Champions League

Depuis l'introduction de la nouvelle formule de la Ligue des Champions en 1992-1993, six clubs ont perdu par au moins trois buts d'écart à l'aller en demi-finales, sans jamais parvenir à refaire ce retard au retour.

Défaite 5-2 à Anfield voici huit jours, l'AS Rome reçoit Liverpool ce mercredi soir avec l'obligation de l'emporter par trois buts d'écart, pour peu que les Reds ne trouvent pas deux fois le chemin des filets au Stadio Olimpico. Si les Giallorossi sont parvenus à réaliser pareille performance au tour précédent en sortant le FC Barcelone, grâce à une prestation teintée de hargne, de jusqu'au-boutisme et de réussite, la tâche ne s'annonce pas aisée à ce stade de la compétition.

D'une part, l'effet de surprise, qu'ont subi les Catalans, n'existe plus et les représentants du Liver bird sont prévenus de la faculté des Romains à remonter pareil déficit. Les statistiques ne plaident, d'autre part, pas en faveur des hôtes de ce soir.

Le Real Madrid proche de l'exploit face au Dortmund de... Klopp

Les archives d'un quart de siècle d'archives de la C1 nouvelle mouture, soit depuis 1992-1993, montrent qu'aucune des six équipes ayant terminé le match aller avec trois buts de retard n'est parvenue à combler ce gouffre au retour.

Le premier précédent remonte à la saison 1997-1998 quand l'AS Monaco se déplace à la Juventus, finaliste sortante.

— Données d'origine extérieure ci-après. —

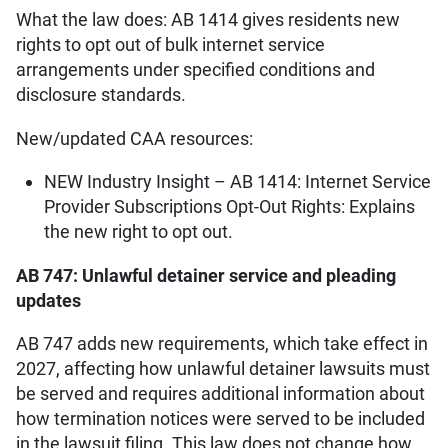
What the law does: AB 1414 gives residents new
rights to opt out of bulk internet service
arrangements under specified conditions and
disclosure standards.
New/updated CAA resources:
NEW Industry Insight – AB 1414: Internet Service
Provider Subscriptions Opt-Out Rights: Explains
the new right to opt out.
AB 747: Unlawful detainer service and pleading
updates
AB 747 adds new requirements, which take effect in
2027, affecting how unlawful detainer lawsuits must
be served and requires additional information about
how termination notices were served to be included
in the lawsuit filing. This law does not change how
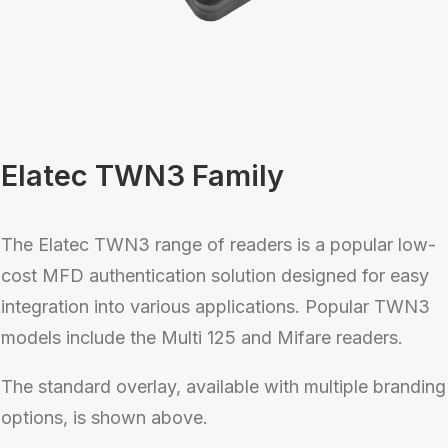
Elatec TWN3 Family
The Elatec TWN3 range of readers is a popular low-
cost MFD authentication solution designed for easy
integration into various applications. Popular TWN3
models include the Multi 125 and Mifare readers.
The standard overlay, available with multiple branding
options, is shown above.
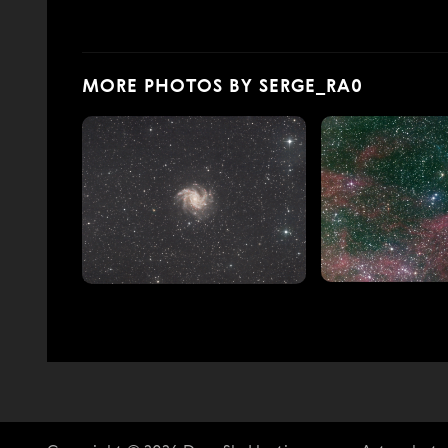
MORE PHOTOS BY SERGE_RA0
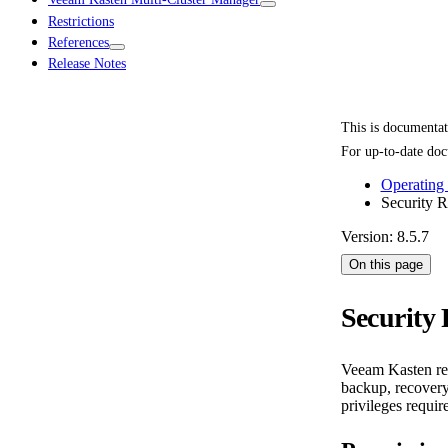
Restrictions
References
Release Notes
This is documenta
For up-to-date doc
Operating
Security 
Version: 8.5.7
On this page
Security
Veeam Kasten requ
backup, recovery,
privileges requi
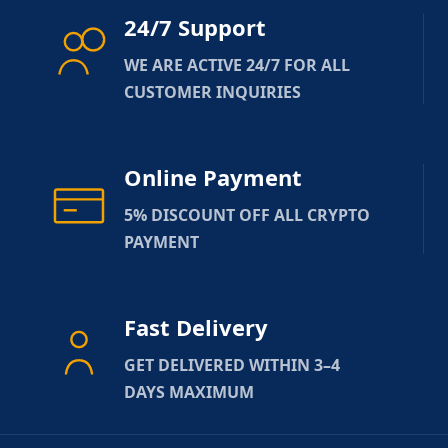
24/7 Support
WE ARE ACTIVE 24/7 FOR ALL
CUSTOMER INQUIRIES
Online Payment
5% DISCOUNT OFF ALL CRYPTO
PAYMENT
Fast Delivery
GET DELIVERED WITHIN 3–4
DAYS MAXIMUM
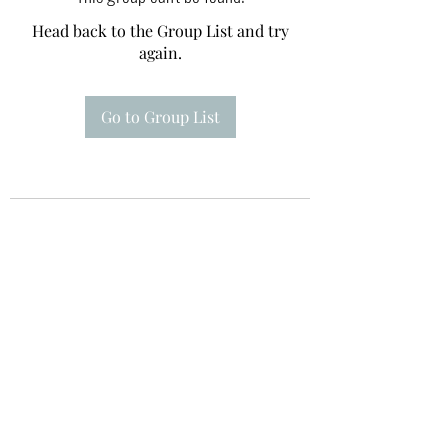
Head back to the Group List and try
again.
Go to Group List
Te A Te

Les Principautaires s'inclinent 4-1 outre-Alpes et ne parviennent pas à faire mieux qu'une victoire 3-2 sur le Rocher.

Deux ans plus tard, le FC Valence, en pleine bourre, reçoit le FC Barcelone à Mestalla et inflige une correction aux Catalans, défaits 4-1. Au retour, ces derniers seront menés en seconde période avant de relever la tête et s'imposer 2-1 dans les arrêts de jeu. Insuffisant toutefois pour priver les Valenciens de la première de leurs deux finales en deux ans.

Vient ensuite un gouffre de treize ans durant lequel aucune équipe ne parviendra à prendre un avantage conséquent à l'aller. Il faut attendre la saison 2012-2013 pour voir les deux demi-finales aller être marquées du sceau de la démonstration. Cette année-là, le Bayern Munich inflige quasiment une manita au FC Barcelone, s'imposant 4-0 en Bavière, avant d'en remettre une couche en Catalogne avec un 0-3 pour un total de 7-0 vécu comme un cataclysme chez les Blaugranas

Fort de ce résultat, les Bavarois allaient remporter cette édition dans une finale 100 % allemande. Se présentait face à eux à Wembley le rival du Borussia Dortmund d'un certain Jürgen Klopp. A l'époque, la philosophie du tacticien allemand trônait sur l'Allemagne et sur l'Europe. Dans la Rhur, un quadruplé de Robert Lewandowski assommait le Real Madrid 4-1, qui allait se rebiffer, trop tard, au retour en s'imposant 2-0. Les Merengues restent à ce jour les plus proches à avoir pratiquement remonté ce déficit, car avec un but de plus, ils auraient été de la partie à Wembley.

Il y a trois ans, le FC Barcelone prenait sa revanche face au Bayern Munich de son ancien mentor Pep Guardiola, passé en Bavière. Victorieux 3-0 au Camp Nou, les Culés s'inclinaient 3-2 au retour malgré un rush allemand en fin de match.

Sixième et dernier antécédent. La saison dernière, le Real Madrid retrouvait, une fois encore ces dernières années, son rival de l'Atlético. A Santiago Bernabéu, les Merengues ne faisaient qu'une bouchée des Colchoneros (3-0), qui allaient sauver l'honneur chez eux pour le dernier match européen à Vicente Caldéron en s'imposant 2-1.

Si l'on en croit ces statistiques, les Romains ont zéro pour cent de chances de passer l'écueil Liverpool. Pourtant, et comme l'a indiqué Radja Nainggolan, l'optimisme est de mise dans les rangs du premier club de la Ville éternelle.